Parece que a porta de entrada se torna destino final.
No Media Product Forum, realizado no início deste mês em Nova Iorque, executivos de produto foram unânimes: a lacuna entre ambição e execução é real. Fala-se de IA, mas ainda se opera em fluxos legados e métricas de audiência ultrapassadas. Como sintetizou um participante:
“Ninguém entendeu isso ainda”.
Good Good, o YouTube e o futuro da mídia como marca
Essa transformação não atinge apenas publishers de texto. Plataformas como o YouTube têm mostrado que há vida além do tráfego de terceiros, desde que o criador tenha o controle da narrativa e do canal.
O caso da Good Good Golf, já analisado nesta coluna, é paradigmático. Fundada por criadores nativos da plataforma, a marca virou negócio escalável sem depender de grandes ligas ou direitos. Em 2023, 73% da sua receita veio de vendas diretas (roupas e equipamentos), contra apenas 14% de anúncios e 6% de patrocínios. Aqui, o YouTube é a vitrine, e não a fundação.
= = = = = = =
**Pedido de tarefa 1:** Transcreva do trecho sobre o futuro da mídia a passagem entre “Good Good, o” e “e do canal.”, incluindo ambas as expressões.
**Pedido de tarefa 2:** Indique se cada afirmação abaixo concorda com o trecho sobre o futuro da mídia, respondendo sim ou não e citando literalmente as palavras decisivas: (a) O Media Product Forum aconteceu em Nova Iorque. (b) Em 2023, a maior parte da receita da Good Good Golf veio de anúncios. (c) A Good Good Golf se tornou um negócio escalável dependendo de grandes ligas.
= = = = = = =
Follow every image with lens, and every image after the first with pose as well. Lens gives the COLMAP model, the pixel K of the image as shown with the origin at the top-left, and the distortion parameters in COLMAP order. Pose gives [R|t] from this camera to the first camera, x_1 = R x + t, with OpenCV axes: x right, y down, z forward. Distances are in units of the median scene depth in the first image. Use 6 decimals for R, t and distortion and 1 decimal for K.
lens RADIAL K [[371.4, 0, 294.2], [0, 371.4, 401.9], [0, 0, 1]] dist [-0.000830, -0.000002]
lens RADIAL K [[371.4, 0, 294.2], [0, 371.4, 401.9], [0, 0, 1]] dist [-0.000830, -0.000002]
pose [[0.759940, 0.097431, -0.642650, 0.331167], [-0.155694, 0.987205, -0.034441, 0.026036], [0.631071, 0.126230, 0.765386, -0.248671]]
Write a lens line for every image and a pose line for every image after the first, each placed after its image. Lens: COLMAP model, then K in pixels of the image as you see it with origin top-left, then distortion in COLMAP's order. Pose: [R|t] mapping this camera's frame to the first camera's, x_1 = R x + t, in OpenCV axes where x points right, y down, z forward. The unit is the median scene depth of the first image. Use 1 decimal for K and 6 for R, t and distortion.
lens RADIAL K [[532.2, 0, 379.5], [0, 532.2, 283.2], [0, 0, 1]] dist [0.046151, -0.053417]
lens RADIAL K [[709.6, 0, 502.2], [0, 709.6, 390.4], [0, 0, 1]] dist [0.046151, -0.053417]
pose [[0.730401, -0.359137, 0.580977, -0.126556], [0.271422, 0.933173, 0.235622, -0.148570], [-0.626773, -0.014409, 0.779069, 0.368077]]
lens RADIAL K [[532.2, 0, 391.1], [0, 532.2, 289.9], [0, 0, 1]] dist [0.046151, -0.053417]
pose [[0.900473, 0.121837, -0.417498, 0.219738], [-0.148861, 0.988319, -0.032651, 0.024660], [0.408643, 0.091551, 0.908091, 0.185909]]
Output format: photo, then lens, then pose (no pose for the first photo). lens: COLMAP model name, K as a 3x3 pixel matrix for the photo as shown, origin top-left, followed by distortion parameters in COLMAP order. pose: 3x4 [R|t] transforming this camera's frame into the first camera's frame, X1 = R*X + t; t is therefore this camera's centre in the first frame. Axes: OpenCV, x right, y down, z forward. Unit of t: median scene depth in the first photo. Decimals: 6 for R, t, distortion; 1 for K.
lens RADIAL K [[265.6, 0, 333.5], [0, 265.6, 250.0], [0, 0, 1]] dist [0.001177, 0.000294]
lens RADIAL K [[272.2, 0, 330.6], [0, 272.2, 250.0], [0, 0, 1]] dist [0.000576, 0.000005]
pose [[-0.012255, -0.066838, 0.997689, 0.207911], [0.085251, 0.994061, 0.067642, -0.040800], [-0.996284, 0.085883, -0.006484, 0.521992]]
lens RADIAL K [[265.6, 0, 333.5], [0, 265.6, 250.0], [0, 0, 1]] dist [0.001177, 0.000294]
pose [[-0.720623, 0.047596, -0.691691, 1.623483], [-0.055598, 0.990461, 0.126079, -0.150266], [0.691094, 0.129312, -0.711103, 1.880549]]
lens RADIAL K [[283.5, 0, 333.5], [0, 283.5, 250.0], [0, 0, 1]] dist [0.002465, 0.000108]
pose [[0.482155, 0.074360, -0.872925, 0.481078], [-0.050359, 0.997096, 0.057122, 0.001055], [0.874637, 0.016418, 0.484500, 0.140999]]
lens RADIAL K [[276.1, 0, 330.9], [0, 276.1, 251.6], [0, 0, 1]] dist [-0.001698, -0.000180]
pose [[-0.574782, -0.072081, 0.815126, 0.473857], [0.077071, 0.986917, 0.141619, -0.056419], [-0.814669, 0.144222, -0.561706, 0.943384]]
= = = = = = =
**Resposta do exercício 1:**
Good Good, o YouTube e o futuro da mídia como marca
Essa transformação não atinge apenas publishers de texto. Plataformas como o YouTube têm mostrado que há vida além do tráfego de terceiros, desde que o criador tenha o controle da narrativa e do canal.

**Resposta do exercício 2:**
(a) Sim: “No Media Product Forum, realizado no início deste mês em Nova Iorque”.
(b) Não: “73% da sua receita veio de vendas diretas (roupas e equipamentos), contra apenas 14% de anúncios”.
(c) Não: “a marca virou negócio escalável sem depender de grandes ligas ou direitos”.